STORED DATA:
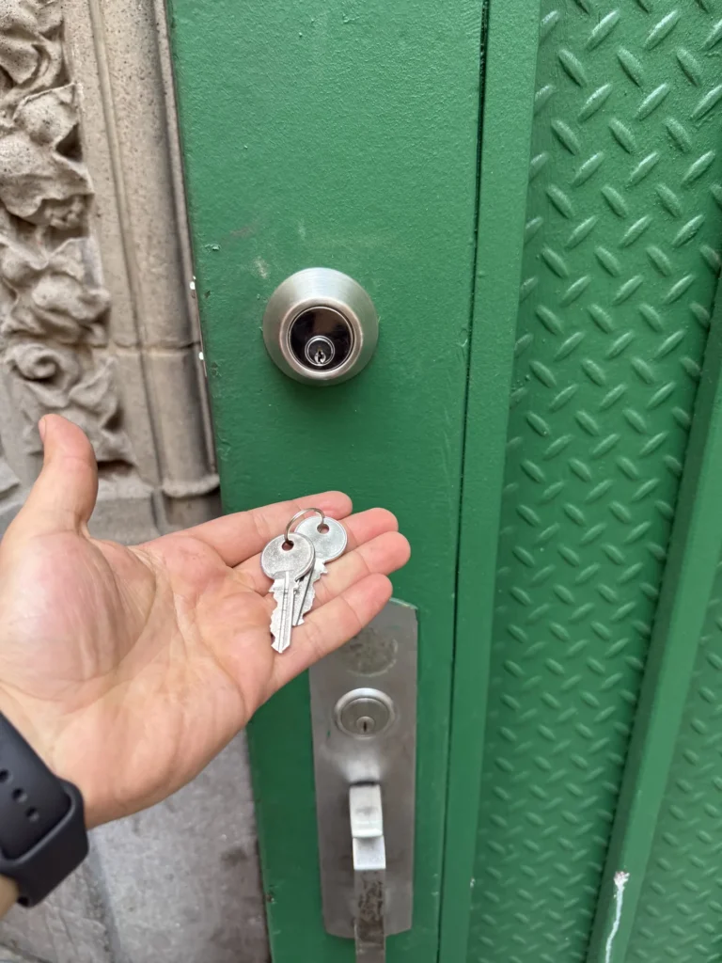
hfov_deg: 56.8
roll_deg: +0.8
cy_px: 482
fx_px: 667
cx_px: 361
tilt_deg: -23.4
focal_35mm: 24
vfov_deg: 71.6
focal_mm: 6.76
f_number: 1.78
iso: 160
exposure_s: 1/120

EXERCISE DIRECTIONS: Output all of the records exactly as they appear above, but not the pictures.

TASK SOLUTION:
hfov_deg: 56.8
roll_deg: +0.8
cy_px: 482
fx_px: 667
cx_px: 361
tilt_deg: -23.4
focal_35mm: 24
vfov_deg: 71.6
focal_mm: 6.76
f_number: 1.78
iso: 160
exposure_s: 1/120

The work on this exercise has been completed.